As promised …
Ottoman is a lightweight, reliable key-value store with multi-version concurrency control.

A key-value store is a persistent on-disk dictionary that maps arbitrary keys (usually short text strings) to arbitrary values (binary data of any length). There’s already a large and venerable family of libraries that do this, often referred to by the name “db”. Notable members include dbm, Berkeley DB, cdb and Tokyo Cabinet. What makes Ottoman different?
- It tries to provide extremely reliable storage, immune to file corruption caused by operating system crashes or power failure while writing.
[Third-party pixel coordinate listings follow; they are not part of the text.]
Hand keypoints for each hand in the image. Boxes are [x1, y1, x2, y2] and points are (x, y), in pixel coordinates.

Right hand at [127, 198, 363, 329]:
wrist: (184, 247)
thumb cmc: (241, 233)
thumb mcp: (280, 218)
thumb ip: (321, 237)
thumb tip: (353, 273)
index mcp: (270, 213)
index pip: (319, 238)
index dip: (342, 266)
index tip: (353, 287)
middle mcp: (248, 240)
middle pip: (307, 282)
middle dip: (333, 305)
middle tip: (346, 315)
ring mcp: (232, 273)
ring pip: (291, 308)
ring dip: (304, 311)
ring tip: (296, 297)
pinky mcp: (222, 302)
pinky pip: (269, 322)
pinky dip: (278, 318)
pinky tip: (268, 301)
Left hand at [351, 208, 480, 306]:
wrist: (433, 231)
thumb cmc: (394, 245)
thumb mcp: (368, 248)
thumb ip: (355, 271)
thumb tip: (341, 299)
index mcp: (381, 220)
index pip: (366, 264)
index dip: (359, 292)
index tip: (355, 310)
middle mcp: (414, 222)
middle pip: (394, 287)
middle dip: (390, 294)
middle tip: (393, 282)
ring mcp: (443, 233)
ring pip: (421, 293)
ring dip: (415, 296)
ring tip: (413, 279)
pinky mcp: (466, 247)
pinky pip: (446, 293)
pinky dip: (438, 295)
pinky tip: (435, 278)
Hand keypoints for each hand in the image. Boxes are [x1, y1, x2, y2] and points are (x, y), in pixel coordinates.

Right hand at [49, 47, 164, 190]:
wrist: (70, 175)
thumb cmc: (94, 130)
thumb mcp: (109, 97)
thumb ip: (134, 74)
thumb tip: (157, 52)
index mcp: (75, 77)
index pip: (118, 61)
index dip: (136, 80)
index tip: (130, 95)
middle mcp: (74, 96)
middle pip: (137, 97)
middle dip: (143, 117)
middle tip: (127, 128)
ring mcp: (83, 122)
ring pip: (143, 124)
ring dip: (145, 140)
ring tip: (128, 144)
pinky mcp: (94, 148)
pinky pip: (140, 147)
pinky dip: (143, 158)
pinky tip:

- It stores past versions of the database, as a useful side-effect of the way it works. Applications can use this to provide features like snapshots, timelines or persistent undo. (You can prune old versions, for space or privacy reasons, by writing a fresh copy of the file.)
- It has very low memory overhead. The file and its contents are memory-mapped, so even large values can be accessed without having to copy them into the heap. (Opening a database only mallocs a few hundred bytes!)
- It allows concurrent read/write access by multiple processes. Optimistic concurrency — as used by version-control systems like Subversion — keeps file locking to a minimum: readers are //never// blocked at all, and writers are only blocked briefly (clients can’t lock the database for arbitrary periods, only for as long as it takes the accumulated changes to be written to disk.)
Why is it named after a footstool? First, as an homage to CouchDB. Secondly, it turns out ottomans can be used for storage. Third, because I have a mild fascination with Asian and Islamic history.